- **STUDY MATERIAL**

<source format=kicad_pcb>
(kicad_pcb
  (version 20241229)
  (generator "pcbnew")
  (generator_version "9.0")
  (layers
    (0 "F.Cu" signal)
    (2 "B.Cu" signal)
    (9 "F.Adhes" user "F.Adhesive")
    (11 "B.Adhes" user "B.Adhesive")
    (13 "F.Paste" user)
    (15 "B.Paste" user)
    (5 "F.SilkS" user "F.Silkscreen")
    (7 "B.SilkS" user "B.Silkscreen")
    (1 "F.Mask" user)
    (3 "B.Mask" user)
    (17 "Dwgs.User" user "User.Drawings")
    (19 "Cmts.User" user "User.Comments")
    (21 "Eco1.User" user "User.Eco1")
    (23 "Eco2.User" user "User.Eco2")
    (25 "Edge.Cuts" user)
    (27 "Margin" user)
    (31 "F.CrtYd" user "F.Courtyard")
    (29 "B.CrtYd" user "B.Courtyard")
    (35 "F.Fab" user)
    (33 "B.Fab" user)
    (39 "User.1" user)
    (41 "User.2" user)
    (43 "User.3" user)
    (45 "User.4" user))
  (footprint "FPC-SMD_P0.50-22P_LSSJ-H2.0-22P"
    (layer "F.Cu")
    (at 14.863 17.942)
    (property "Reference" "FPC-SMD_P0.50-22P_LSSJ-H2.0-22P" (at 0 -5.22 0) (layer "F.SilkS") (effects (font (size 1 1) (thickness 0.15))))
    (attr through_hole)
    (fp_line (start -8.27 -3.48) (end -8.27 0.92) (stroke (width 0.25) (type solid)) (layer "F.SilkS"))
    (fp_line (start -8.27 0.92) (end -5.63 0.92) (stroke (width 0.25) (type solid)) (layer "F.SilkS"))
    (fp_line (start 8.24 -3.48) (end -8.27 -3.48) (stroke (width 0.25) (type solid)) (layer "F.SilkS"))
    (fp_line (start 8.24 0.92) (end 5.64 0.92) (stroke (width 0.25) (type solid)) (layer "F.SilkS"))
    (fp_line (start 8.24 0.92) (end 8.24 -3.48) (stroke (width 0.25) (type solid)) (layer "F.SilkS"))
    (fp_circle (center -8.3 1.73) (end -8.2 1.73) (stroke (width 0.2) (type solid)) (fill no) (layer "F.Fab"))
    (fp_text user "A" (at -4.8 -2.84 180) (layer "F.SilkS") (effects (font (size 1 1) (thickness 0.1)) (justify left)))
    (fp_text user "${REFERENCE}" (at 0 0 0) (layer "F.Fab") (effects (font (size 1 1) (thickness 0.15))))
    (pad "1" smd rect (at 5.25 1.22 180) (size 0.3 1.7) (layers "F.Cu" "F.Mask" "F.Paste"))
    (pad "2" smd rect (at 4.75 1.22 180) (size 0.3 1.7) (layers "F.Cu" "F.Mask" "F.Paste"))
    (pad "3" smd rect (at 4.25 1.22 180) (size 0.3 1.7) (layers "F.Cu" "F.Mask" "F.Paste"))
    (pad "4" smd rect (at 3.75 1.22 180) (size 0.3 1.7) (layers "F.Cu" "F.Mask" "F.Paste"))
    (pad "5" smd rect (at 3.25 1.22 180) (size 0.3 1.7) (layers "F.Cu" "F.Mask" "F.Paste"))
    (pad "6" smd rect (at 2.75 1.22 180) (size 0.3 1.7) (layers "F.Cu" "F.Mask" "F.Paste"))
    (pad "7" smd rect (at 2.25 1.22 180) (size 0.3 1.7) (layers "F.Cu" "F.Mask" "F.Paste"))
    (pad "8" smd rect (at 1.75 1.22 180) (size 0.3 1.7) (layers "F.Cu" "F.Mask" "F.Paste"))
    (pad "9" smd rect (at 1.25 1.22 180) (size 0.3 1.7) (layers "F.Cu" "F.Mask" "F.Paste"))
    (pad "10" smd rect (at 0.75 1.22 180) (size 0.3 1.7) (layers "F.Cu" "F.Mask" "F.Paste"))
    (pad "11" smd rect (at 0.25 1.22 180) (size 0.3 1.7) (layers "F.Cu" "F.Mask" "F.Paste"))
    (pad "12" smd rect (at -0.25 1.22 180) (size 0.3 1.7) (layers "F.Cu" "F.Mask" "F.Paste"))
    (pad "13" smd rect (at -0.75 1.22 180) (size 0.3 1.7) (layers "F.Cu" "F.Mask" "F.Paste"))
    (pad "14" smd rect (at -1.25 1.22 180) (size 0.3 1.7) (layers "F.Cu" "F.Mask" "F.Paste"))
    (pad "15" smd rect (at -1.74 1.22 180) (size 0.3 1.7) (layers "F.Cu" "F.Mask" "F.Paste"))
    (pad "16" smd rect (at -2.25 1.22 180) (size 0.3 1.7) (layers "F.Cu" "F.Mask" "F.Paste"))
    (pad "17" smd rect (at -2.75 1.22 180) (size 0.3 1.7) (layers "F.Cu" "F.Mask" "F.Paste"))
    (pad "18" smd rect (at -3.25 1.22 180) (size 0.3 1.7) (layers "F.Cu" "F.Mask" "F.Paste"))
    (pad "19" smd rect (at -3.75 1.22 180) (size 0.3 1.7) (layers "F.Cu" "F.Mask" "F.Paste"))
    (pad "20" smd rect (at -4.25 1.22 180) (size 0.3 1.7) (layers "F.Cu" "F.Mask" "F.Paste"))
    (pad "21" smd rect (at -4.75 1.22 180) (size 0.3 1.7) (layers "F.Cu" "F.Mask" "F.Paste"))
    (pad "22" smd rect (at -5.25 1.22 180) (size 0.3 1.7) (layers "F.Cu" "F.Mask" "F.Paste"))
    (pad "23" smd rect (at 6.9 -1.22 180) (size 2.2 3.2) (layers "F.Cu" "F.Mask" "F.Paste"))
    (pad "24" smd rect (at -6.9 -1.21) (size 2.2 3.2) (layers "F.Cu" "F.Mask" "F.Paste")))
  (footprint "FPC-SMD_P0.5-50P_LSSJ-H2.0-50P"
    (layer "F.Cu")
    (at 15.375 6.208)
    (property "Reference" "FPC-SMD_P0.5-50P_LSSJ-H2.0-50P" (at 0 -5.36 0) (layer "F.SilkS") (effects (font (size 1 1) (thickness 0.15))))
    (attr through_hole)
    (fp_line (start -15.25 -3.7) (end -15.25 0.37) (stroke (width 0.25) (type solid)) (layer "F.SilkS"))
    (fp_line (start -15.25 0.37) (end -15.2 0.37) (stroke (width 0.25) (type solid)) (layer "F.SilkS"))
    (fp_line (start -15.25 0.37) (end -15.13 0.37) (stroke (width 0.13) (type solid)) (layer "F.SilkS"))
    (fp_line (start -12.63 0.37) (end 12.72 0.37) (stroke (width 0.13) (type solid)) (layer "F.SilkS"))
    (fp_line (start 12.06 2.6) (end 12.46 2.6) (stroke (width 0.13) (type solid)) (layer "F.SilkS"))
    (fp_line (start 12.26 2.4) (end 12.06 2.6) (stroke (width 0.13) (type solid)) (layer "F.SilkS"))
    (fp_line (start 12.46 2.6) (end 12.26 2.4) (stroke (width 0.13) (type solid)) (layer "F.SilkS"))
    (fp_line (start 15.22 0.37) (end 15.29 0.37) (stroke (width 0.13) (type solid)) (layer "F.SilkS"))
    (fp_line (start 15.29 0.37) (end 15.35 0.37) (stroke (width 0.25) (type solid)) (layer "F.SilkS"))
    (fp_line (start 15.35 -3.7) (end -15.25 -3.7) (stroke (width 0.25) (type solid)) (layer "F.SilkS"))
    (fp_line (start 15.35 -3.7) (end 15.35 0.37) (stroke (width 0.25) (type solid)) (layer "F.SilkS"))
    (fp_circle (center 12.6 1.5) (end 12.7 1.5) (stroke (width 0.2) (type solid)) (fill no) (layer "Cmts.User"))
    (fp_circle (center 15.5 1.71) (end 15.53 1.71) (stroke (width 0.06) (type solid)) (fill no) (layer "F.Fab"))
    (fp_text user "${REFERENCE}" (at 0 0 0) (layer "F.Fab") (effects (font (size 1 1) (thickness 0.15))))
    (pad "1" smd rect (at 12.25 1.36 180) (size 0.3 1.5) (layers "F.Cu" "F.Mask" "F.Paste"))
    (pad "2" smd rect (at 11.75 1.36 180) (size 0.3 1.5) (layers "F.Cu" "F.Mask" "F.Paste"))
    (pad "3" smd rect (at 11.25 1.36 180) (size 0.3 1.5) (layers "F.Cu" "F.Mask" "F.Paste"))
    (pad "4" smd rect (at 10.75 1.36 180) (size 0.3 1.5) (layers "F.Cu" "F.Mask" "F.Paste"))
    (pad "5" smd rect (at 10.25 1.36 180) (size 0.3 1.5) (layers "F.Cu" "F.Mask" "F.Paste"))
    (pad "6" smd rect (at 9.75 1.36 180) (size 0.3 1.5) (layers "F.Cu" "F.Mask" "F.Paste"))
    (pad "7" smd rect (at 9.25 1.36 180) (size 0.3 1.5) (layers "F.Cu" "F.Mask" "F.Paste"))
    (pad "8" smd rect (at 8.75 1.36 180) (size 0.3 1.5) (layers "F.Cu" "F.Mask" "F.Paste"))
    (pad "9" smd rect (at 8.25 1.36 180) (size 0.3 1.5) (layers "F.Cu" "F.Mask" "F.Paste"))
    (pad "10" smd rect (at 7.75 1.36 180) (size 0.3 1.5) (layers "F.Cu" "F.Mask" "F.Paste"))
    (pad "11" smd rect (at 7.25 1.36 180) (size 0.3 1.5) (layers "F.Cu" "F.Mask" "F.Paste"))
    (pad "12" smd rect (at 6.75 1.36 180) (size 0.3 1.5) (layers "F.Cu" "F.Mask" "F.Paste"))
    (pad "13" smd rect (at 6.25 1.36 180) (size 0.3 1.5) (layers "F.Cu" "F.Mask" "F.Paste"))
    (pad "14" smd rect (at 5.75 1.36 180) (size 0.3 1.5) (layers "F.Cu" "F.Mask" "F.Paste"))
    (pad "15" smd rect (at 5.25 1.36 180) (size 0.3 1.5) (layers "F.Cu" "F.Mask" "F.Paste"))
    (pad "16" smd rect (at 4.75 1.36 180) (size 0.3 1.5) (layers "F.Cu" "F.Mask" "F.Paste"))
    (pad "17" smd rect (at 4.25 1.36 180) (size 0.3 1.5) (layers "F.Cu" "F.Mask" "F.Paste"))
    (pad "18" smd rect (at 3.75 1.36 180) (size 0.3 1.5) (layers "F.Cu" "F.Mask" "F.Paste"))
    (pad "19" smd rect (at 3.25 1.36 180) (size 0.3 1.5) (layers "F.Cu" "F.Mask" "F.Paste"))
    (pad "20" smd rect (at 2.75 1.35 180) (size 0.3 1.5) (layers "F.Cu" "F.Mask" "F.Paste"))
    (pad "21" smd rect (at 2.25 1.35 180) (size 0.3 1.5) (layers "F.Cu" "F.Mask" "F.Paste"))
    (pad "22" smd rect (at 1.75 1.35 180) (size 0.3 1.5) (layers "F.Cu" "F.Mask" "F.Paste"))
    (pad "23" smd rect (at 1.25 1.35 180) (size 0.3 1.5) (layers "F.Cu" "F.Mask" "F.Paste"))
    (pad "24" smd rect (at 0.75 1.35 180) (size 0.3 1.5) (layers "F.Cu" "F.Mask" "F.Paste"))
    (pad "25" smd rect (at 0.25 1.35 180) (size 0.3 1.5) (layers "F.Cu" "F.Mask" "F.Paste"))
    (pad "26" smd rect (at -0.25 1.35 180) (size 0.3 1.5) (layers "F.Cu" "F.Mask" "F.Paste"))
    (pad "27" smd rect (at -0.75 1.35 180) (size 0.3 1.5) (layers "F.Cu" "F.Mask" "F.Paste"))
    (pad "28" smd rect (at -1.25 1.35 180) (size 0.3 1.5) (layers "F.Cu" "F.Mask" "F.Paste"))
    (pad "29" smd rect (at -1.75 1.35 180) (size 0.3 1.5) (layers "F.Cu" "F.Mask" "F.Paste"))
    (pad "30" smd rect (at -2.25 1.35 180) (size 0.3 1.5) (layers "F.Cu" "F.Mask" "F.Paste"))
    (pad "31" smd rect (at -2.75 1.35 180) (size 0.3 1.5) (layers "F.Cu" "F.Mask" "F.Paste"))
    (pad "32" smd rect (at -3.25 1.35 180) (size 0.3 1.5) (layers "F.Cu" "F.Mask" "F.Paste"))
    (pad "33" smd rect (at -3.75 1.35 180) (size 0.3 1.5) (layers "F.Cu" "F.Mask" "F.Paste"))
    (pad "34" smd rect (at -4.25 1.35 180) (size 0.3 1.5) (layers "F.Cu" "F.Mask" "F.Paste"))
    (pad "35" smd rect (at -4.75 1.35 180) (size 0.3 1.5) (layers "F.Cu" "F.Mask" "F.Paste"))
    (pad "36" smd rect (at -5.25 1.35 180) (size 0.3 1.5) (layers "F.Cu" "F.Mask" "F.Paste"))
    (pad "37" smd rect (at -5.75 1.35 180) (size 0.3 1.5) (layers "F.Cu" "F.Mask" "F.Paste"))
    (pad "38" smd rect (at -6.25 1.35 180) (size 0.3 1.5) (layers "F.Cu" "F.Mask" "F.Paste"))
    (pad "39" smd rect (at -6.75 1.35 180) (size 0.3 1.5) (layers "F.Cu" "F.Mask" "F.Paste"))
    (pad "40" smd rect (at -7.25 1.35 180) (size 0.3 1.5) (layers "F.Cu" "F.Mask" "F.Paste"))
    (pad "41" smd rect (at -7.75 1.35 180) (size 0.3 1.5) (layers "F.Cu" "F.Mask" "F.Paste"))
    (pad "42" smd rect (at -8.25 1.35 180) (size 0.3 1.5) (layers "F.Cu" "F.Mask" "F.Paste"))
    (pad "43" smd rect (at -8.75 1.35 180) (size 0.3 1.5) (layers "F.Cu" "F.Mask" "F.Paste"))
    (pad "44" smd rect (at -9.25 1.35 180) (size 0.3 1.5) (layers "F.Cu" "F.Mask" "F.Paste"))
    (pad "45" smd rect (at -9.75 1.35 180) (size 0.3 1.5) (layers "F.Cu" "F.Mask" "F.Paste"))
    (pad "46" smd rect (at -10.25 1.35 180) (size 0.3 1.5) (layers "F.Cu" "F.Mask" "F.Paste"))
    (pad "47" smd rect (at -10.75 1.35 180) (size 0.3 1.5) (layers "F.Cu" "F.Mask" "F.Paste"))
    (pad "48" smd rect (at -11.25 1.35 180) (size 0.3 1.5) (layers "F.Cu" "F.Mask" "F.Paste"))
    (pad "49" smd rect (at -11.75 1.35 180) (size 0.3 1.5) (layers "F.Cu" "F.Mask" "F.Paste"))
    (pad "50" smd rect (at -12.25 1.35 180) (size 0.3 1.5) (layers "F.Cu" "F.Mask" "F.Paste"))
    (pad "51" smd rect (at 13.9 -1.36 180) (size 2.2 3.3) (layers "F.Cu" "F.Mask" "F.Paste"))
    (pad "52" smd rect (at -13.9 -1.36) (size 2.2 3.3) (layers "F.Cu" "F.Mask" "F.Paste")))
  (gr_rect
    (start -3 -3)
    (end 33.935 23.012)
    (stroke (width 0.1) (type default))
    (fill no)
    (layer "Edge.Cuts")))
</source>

- **TASK DETAILS**
What you return should be exactly the lines above, starting at the one with "rect (at 10.75" and ending at the one with "(at 4.75 1.36", and nothing else.

- **EXERCISE RESULT**
    (pad "4" smd rect (at 10.75 1.36 180) (size 0.3 1.5) (layers "F.Cu" "F.Mask" "F.Paste"))
    (pad "5" smd rect (at 10.25 1.36 180) (size 0.3 1.5) (layers "F.Cu" "F.Mask" "F.Paste"))
    (pad "6" smd rect (at 9.75 1.36 180) (size 0.3 1.5) (layers "F.Cu" "F.Mask" "F.Paste"))
    (pad "7" smd rect (at 9.25 1.36 180) (size 0.3 1.5) (layers "F.Cu" "F.Mask" "F.Paste"))
    (pad "8" smd rect (at 8.75 1.36 180) (size 0.3 1.5) (layers "F.Cu" "F.Mask" "F.Paste"))
    (pad "9" smd rect (at 8.25 1.36 180) (size 0.3 1.5) (layers "F.Cu" "F.Mask" "F.Paste"))
    (pad "10" smd rect (at 7.75 1.36 180) (size 0.3 1.5) (layers "F.Cu" "F.Mask" "F.Paste"))
    (pad "11" smd rect (at 7.25 1.36 180) (size 0.3 1.5) (layers "F.Cu" "F.Mask" "F.Paste"))
    (pad "12" smd rect (at 6.75 1.36 180) (size 0.3 1.5) (layers "F.Cu" "F.Mask" "F.Paste"))
    (pad "13" smd rect (at 6.25 1.36 180) (size 0.3 1.5) (layers "F.Cu" "F.Mask" "F.Paste"))
    (pad "14" smd rect (at 5.75 1.36 180) (size 0.3 1.5) (layers "F.Cu" "F.Mask" "F.Paste"))
    (pad "15" smd rect (at 5.25 1.36 180) (size 0.3 1.5) (layers "F.Cu" "F.Mask" "F.Paste"))
    (pad "16" smd rect (at 4.75 1.36 180) (size 0.3 1.5) (layers "F.Cu" "F.Mask" "F.Paste"))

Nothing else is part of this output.